Japan's Economic Planning Agency said the country's gross domestic product for the fiscal year ended March 1998 declined 0.7 percent.
On the Big Board floor, turnover dwindled 8 percent to 587 million shares.
The Nasdaq Composite declined 1.7 percent. Declining issues led advancers by 3 to 1 in the Nasdaq Stock Market. Volume totaled 636 million shares.
In the bond market, the 30-year Treasury advanced 1 3/32, to yield 5.592 percent, a fresh record low. See Bond Report.
In special situations, Bay Networks (BAY) rose 2 3/8 to 30 3/4 after Canada's Northern Telecom (NT) said it will buy the computer networker for $9.1 billion in stock, or $38.21 a share. See full story.

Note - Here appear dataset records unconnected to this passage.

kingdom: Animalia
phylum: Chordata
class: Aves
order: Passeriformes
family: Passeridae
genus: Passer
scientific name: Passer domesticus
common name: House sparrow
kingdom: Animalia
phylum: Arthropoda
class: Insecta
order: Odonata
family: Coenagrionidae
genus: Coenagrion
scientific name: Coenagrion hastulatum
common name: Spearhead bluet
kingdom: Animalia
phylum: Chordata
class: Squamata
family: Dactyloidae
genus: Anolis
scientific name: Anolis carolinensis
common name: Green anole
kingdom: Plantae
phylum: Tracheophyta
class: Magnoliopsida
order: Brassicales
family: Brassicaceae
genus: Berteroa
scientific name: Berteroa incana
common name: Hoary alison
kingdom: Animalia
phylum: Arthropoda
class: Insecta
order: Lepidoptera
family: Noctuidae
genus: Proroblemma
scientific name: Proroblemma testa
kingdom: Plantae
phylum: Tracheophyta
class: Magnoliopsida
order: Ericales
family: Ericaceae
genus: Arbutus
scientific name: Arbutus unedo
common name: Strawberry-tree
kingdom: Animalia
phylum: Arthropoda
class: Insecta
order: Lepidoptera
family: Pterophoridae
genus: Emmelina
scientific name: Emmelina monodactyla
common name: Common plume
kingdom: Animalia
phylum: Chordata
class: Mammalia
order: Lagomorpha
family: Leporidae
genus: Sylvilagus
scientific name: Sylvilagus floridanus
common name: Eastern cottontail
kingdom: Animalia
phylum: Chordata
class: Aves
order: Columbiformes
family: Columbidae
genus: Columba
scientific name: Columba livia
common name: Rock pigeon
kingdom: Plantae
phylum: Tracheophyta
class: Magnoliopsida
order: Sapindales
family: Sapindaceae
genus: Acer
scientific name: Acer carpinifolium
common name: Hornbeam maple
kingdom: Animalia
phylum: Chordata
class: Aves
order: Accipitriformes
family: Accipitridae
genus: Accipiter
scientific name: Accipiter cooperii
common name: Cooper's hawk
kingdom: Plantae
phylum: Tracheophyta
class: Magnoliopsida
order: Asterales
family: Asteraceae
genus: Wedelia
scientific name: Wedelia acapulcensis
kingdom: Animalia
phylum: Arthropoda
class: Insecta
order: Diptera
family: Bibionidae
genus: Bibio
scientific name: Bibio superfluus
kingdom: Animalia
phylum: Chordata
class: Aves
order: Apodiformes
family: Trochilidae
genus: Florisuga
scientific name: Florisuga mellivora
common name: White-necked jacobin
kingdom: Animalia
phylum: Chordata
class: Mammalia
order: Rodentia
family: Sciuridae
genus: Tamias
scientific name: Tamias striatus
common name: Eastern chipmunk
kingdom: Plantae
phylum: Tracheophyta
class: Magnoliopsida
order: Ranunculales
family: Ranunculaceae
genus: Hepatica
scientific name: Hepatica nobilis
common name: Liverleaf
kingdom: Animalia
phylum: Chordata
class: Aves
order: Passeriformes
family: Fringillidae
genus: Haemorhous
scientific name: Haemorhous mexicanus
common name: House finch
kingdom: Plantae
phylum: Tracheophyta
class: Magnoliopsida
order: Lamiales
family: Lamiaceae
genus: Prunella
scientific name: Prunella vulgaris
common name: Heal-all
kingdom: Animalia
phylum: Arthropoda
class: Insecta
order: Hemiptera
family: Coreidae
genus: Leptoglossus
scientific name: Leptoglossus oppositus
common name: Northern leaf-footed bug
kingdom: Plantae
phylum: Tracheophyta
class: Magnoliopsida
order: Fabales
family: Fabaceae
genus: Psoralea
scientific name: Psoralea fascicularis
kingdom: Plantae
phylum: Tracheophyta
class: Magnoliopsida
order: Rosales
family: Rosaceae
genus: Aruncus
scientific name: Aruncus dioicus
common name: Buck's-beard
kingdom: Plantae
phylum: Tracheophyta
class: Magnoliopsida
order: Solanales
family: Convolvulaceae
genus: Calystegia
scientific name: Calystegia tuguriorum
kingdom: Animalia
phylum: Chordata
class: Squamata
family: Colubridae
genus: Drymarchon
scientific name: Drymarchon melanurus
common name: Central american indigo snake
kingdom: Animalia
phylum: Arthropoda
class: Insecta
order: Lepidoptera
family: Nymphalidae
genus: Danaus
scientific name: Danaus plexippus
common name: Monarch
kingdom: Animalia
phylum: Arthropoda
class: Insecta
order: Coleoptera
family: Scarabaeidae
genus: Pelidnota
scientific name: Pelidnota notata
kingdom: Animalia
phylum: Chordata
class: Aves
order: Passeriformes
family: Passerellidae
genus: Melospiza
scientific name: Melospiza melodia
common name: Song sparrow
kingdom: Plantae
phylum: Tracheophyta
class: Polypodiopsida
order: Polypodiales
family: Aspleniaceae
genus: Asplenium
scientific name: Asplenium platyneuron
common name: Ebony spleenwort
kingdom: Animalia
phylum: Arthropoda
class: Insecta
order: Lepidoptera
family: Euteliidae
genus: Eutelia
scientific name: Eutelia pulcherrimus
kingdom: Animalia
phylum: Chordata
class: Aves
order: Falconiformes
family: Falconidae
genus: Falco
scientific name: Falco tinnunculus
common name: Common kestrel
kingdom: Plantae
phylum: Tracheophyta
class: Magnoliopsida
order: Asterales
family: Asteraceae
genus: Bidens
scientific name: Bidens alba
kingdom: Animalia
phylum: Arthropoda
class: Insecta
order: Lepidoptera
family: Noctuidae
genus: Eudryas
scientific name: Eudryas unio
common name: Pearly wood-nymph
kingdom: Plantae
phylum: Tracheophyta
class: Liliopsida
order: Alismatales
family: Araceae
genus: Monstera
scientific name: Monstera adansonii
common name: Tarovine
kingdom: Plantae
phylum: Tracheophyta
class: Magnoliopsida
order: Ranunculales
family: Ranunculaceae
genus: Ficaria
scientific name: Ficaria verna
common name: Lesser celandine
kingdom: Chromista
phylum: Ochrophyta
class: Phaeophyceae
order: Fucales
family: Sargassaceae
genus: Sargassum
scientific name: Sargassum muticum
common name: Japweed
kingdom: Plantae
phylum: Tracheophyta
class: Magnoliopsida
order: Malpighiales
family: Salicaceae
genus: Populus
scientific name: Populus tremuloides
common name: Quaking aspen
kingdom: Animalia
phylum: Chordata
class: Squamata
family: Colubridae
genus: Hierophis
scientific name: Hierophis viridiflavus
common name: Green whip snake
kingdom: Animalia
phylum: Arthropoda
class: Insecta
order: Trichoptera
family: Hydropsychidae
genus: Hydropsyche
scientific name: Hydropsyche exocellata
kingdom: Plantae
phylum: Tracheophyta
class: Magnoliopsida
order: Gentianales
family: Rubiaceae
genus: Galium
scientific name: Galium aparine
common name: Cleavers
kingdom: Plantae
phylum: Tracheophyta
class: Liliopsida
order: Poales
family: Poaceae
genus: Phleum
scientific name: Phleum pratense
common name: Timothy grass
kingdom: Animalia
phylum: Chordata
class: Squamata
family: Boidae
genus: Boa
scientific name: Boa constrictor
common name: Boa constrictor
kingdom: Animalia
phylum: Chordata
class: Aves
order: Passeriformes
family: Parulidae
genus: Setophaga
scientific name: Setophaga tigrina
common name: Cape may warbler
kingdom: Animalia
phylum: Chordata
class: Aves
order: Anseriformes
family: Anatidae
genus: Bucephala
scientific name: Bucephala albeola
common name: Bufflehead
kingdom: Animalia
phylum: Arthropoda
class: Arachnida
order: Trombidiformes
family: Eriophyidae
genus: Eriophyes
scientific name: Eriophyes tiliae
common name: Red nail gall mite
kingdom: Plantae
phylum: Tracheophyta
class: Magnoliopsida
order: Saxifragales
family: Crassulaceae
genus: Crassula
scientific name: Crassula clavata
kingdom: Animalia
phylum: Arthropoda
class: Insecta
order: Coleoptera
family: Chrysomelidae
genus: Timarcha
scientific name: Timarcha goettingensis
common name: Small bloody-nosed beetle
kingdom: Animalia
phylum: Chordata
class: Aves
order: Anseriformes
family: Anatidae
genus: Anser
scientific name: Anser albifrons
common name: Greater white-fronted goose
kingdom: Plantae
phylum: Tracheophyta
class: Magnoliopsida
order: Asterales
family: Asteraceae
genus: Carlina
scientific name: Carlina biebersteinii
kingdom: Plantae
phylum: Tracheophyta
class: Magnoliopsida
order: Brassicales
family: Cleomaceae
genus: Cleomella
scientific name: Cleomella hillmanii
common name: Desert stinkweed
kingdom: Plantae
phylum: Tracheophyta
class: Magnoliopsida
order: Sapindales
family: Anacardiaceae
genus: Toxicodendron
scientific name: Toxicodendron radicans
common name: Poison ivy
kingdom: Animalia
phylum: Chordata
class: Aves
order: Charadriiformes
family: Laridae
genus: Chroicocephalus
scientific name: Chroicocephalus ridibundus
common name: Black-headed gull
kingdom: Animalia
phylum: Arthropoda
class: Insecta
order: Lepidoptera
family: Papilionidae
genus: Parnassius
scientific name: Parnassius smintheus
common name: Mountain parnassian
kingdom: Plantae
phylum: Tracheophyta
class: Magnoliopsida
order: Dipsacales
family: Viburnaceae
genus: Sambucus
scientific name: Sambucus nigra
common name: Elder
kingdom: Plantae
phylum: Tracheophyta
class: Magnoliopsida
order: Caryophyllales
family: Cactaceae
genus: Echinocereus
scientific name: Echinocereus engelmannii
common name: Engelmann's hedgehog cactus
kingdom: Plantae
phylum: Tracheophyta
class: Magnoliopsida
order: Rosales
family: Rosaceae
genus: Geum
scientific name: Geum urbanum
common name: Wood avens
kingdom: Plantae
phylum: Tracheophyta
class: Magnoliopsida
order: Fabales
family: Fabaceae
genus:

A few other networking issues held up relatively well despite the uncertain market environment. Fore Systems climbed 1/2 to 23 5/8, 3Com 11/64 to 24 3/16, and Ascend Communications 1/4 to 49 3/4.
Albank Financial (ALBK) surged 13 1/4 to 64 3/4. Cleveland-based savings & loan Charter One Financial (COFI) will pay $1 billion in stock for the provider of mortgage loans, insurance products, and other financial services. Charter One shares lost 4 to 30 1/8.
Securities broker McDonald & Co. (MDD) put on 2 1/8 to 33 after agreeing to be acquired by fellow Cleveland-based firm KeyCorp (KEY) in a $653 million deal. Shares of KeyCorp, a regional bank, shed 1 1/8 to 35 3/4.
In other individual issues, Dow component Minnesota Mining & Manufacturing (MMM) backpedaled 5 7/8 to 81 after warning Wall Street that it sees second-quarter net of between 90 cents and 94 cents a share. Most analysts had expected $1.05. 3M blamed the Asian crisis for its revised outlook. See full story.
Broderbund Software (BROD) sagged 3 to 17 3/16. The educational and entertainment software developer, citing elevated levels of product returns and customer rebates, said it will likely post a loss of between 12 cents and 15 cents a share. Most analysts had anticipated a per-share profit of a penny. As well, Broderbund retained Donaldson Lufkin & Jenrette to explore strategic alternatives.